PageView's onPageScroll gives wrong position on iPhone 12+

Question

Using "react-native-pager-view": "^6.1.2" package in ReactNative.

I have the same bug as here.

https://github.com/callstack/react-native-pager-view/issues/503

I'm trying PagerView with the code pasted below, but when I swipe to move the page, e.nativeEvent.position is different from the actual page index.

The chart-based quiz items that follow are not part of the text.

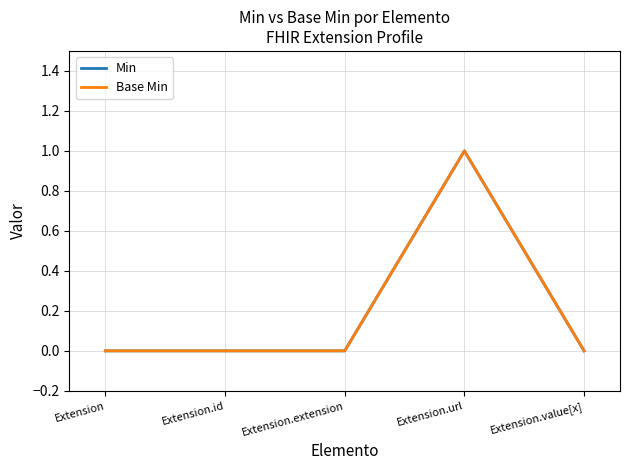

How many Min values are between 0 and 1?

5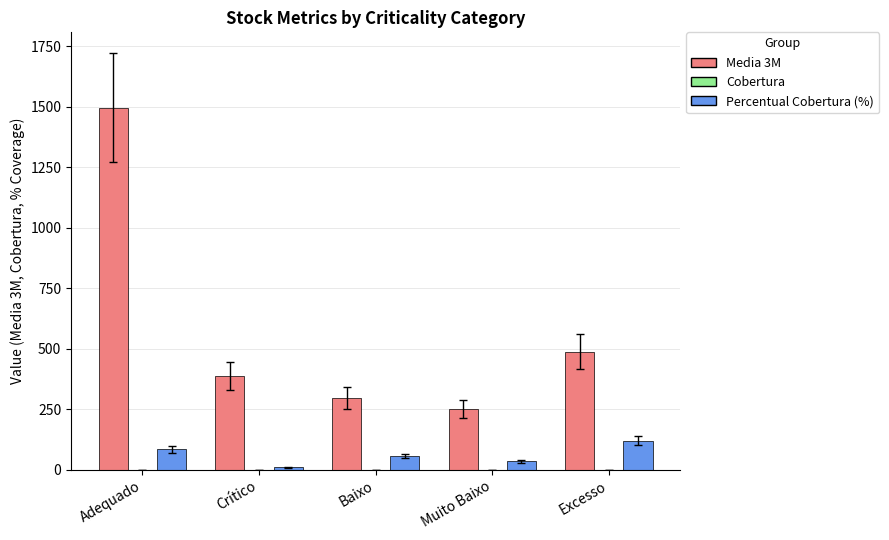

Which series has the largest total across all categories?

Media 3M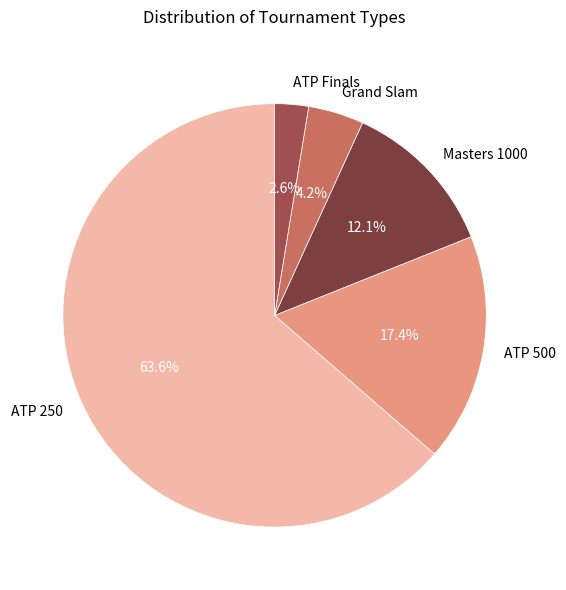

What percentage is NOT represented by ATP Finals?

97.4%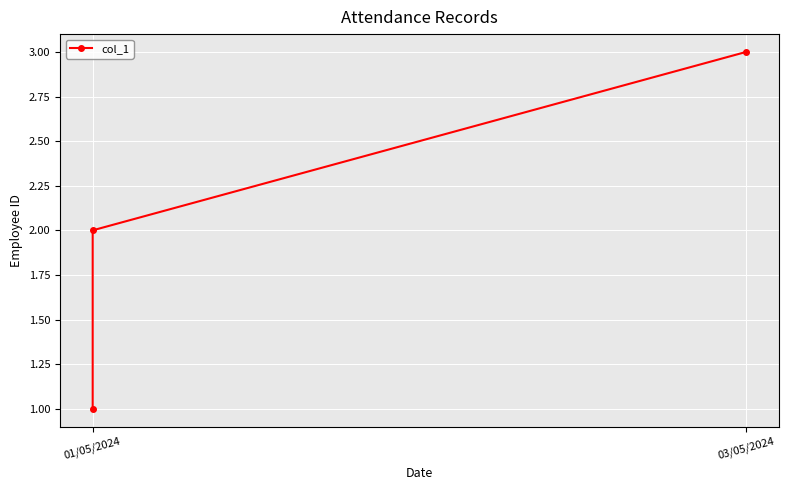

What is the value of the 1st point from the left?

1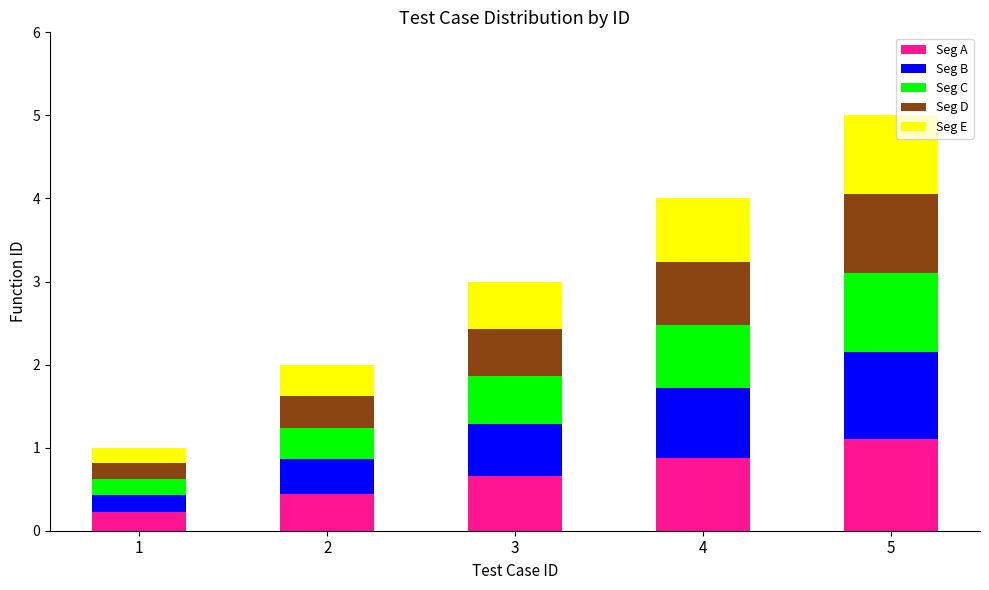

Rank the categories by Seg A value from lowest to highest.

1, 2, 3, 4, 5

import PagerView, { PagerViewOnPageScrollEvent, PagerViewOnPageSelectedEvent } from 'react-native-pager-view';
import Modal from 'react-native-modal';

const onPageScroll = useCallback((e: PagerViewOnPageScrollEvent) => onPageScrollPagerView(e, setCurrentTabIndex), []);

const onPageScrollPagerView = (
  e: PagerViewOnPageScrollEvent,
  setCurrentTabIndex: React.Dispatch<React.SetStateAction<number>>,
) => {
  console.log(`onPageScroll position = ${e.nativeEvent.position}`);
  setCurrentTabIndex(e.nativeEvent.position);
};

return (
    <Modal isVisible={isVisible}>
      <SafeAreaView>
        <View>
          <PagerView ref={viewPager} initialPage={0} onPageScroll={onPageScroll} onPageSelected={onPageSelected}>
        　　　　　　{list.map((item) => (
          　　　　　<View key={item.id}>
            　　　　{item.content}
          　　　　　</View>
        　　　　　　))}
      　　　　　　　　</PagerView>
        </View>
      </SafeAreaView>
    </Modal> 
  );

This is the result obtained when scrolling to the first page. onPageScroll is called twice, and for some reason the wrong position is returned the second time.

And 0 is set to setCurrentTabIndex.

onPageScroll position = 1
onPageScroll position = 0

Is there any way to resolve this?

It may be related to what you write in <Modal></Modal> of 'react-native-modal'.

As also written here, this problem does not occur on iPhone11, but on iPhone12 and newer devices.

Answer 1

I didn't use 'react-native-modal', I used fullscreen modal. screenOptions={{ presentation: 'modal' }}